**Entries supplied**

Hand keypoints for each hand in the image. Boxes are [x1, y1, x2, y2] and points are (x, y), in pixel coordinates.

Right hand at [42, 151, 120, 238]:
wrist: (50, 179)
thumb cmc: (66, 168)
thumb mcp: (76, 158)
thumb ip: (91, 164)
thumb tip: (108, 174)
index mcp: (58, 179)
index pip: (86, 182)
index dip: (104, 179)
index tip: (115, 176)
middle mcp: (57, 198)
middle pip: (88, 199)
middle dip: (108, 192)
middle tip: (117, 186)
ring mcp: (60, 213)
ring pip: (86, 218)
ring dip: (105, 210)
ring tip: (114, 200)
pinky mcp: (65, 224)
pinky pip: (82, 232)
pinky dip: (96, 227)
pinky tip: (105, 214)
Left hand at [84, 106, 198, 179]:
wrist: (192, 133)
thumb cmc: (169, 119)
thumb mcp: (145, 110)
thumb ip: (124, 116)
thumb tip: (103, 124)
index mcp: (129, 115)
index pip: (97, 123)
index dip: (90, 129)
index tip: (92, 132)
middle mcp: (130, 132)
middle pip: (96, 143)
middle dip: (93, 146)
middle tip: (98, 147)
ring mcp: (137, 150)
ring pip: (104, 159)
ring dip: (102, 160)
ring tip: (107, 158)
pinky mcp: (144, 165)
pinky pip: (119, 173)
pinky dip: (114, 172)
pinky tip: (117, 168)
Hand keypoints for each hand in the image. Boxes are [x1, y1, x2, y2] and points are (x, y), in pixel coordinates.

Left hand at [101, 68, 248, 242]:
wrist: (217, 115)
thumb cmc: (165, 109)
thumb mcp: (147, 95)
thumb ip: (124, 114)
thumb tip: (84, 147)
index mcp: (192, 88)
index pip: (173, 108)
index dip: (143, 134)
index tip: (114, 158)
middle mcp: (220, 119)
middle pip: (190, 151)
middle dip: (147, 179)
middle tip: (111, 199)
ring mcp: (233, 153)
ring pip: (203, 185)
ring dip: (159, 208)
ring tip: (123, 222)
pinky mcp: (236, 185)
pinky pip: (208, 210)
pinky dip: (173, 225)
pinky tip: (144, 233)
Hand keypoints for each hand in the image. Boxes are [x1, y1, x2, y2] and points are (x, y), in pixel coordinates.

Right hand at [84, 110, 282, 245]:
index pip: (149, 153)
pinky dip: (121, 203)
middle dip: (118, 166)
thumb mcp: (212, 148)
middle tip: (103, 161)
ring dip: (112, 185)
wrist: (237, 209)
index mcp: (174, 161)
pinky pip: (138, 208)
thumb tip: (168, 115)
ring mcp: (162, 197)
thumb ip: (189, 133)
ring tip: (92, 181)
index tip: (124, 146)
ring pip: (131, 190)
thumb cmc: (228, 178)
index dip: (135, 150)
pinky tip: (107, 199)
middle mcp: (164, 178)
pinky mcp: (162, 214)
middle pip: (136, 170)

==

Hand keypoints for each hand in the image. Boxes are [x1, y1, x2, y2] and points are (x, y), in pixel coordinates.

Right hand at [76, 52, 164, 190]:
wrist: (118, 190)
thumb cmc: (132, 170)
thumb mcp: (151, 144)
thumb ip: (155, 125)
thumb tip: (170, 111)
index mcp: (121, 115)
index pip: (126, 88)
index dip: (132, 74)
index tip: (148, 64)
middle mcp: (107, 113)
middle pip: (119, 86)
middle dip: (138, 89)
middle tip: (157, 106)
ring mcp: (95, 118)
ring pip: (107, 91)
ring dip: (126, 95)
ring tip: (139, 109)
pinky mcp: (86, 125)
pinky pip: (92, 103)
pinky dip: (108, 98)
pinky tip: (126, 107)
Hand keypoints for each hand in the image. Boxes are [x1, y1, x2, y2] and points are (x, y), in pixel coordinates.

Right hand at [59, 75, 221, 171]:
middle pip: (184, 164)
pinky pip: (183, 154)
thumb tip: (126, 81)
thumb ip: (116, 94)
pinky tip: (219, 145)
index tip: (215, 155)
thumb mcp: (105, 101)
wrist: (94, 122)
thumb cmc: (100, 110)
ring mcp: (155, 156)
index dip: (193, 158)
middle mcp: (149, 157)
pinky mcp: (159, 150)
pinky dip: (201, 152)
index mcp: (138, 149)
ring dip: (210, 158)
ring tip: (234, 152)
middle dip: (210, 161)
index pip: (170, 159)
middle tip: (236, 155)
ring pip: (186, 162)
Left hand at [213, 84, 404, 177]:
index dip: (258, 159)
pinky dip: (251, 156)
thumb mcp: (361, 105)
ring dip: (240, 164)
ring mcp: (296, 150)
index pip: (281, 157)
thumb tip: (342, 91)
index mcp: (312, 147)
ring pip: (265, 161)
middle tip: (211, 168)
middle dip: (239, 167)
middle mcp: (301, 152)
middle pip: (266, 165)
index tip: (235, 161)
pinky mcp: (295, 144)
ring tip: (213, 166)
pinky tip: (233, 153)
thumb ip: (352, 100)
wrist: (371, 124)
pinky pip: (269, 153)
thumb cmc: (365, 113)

--

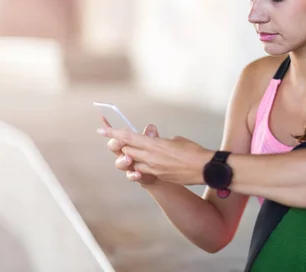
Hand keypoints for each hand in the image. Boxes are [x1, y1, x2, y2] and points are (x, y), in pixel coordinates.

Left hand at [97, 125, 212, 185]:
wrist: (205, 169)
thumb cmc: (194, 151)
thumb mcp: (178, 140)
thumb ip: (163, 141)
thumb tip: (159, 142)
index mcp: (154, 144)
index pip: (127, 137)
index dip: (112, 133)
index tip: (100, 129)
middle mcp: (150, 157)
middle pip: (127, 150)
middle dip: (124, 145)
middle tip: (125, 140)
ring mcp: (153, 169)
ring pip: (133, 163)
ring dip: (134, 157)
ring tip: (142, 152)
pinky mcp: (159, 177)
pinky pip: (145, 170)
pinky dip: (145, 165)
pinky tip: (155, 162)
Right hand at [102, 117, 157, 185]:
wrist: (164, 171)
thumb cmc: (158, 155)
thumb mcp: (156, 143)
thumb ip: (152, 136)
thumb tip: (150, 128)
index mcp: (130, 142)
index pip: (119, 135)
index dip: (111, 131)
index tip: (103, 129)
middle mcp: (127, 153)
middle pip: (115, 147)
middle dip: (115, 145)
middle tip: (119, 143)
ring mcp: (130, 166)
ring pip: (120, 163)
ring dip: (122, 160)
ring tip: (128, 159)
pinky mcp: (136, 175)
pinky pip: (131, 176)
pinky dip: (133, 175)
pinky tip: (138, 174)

**What this task involves**
Your task is to retype the entries verbatim, starting with the line that holds "ring mcp: (155, 156)" and stopping after the line that holds "pinky dip: (251, 156)".

**Answer to this problem**
ring mcp: (155, 156)
index dip: (193, 158)
middle mcp: (149, 157)
pinky mcp: (159, 150)
pinky dip: (201, 152)
index mcp: (138, 149)
ring dip: (210, 158)
ring tip: (234, 152)
middle dip: (210, 161)
index pip: (170, 159)
middle tip: (236, 155)
ring pip: (186, 162)
Left hand at [213, 84, 404, 177]:
index dip: (258, 159)
pinky dip: (251, 156)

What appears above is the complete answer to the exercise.